Derviche

Bab Assalam invite Sylvain Julien

Transe soufie et poésie circassienne

Khaled Aljaramani Oud, chant
Mohanad Aljaramani Percussions, oud, chant
Raphaël Vuillard Clarinettes, électronique live
Sylvain Julien Danse, cerceaux

« Dans les cadences de la musique est caché un secret ; si je le révélais, il bouleverserait le monde. »
Rûmî

S’inspirer de la tradition pour mieux s’en écarter, se l’approprier et la faire revivre à travers un langage contemporain.

Au départ, une rencontre : celle de Bab Assalam, ses deux musiciens classiques syriens et son clarinettiste français adepte de musique de chambre, tous férus de rencontres musicales Orient-Occident, avec un circassien, tout à la fois danseur, manipulateur d’objets et zélateur de cerceaux. Germe alors l’idée de revisiter le mythe des derviches tourneurs, invitation pour aller au-delà des frontières musicales, au-delà du mouvement et des corps, au-delà du temps.

Alors qu’en 2010, lors du dernier concert de Bab Assalam à Alep en Syrie, une dizaine de derviches tourneurs avaient été invités sur scène, il ne s’agit plus aujourd’hui de reproduire cet événement du passé, fut–il étincelant, mais bien de le prolonger dans une démarche contemporaine, transcendée par l’art circassien. Une première saveur de cette création avait été donnée l’année dernière au Fort Barraux, lors de la clôture des Détours de Babel. En voici maintenant la pleine expression.

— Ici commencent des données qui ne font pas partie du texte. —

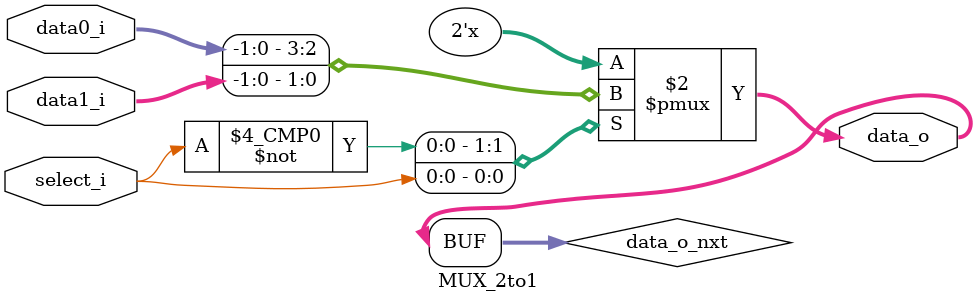
<source format=v>
`timescale 1ns / 1ps
     
module MUX_2to1(
               data0_i,
               data1_i,
               select_i,
               data_o
               );

parameter size = 0;			   
			
//I/O ports               
input   [size-1:0] data0_i;          
input   [size-1:0] data1_i;
input              select_i;
output  [size-1:0] data_o; 

//Internal Signals
reg     [size-1:0] data_o_nxt;

assign data_o = data_o_nxt;

//Main function
always@ (*)
begin
	case(select_i)
		1'b0:
		begin
			data_o_nxt = data0_i;
		end
		1'b1:
		begin
			data_o_nxt = data1_i;
		end
	endcase
end

endmodule      
          
          
</source>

Les cerceaux, qui rappellent les cercles de derviches, sont ici rythme et musicalité. Cercles qui perpétuent le cercle, ils le transforment en même temps qu’ils nous transforment. Sylvain Julien s’en empare comme un instrumentiste qui rejoint les autres musiciens, jouant de la musique, du cercle et du corps.

La composition musicale quant à elle s’inspire fondamentalement de la musique soufie qui amène à la transe où les rythmes rappellent les battements du cœur, la scansion du souffle et la répétition des noms sacrés ; et elle fera tout autant appel à la wasla de la musique orientale, cette suite de pièces instrumentales et chantées issues d’un même mode maqam. Réorchestrant les morceaux traditionnels et improvisant autour de ceux-ci, les musiciens poursuivront aussi leurs expérimentations à travers un design sonore et une multi-diffusion qui plongeront l’auditeur au cœur du son et de la musique.

Un concert ‘tourné’ qui nous emmène, au gré de l’accélération des battements du cœur vers notre souvenir, vers notre avenir, ouvrant un chemin pour se réunir et tourner avec les planètes et les étoiles.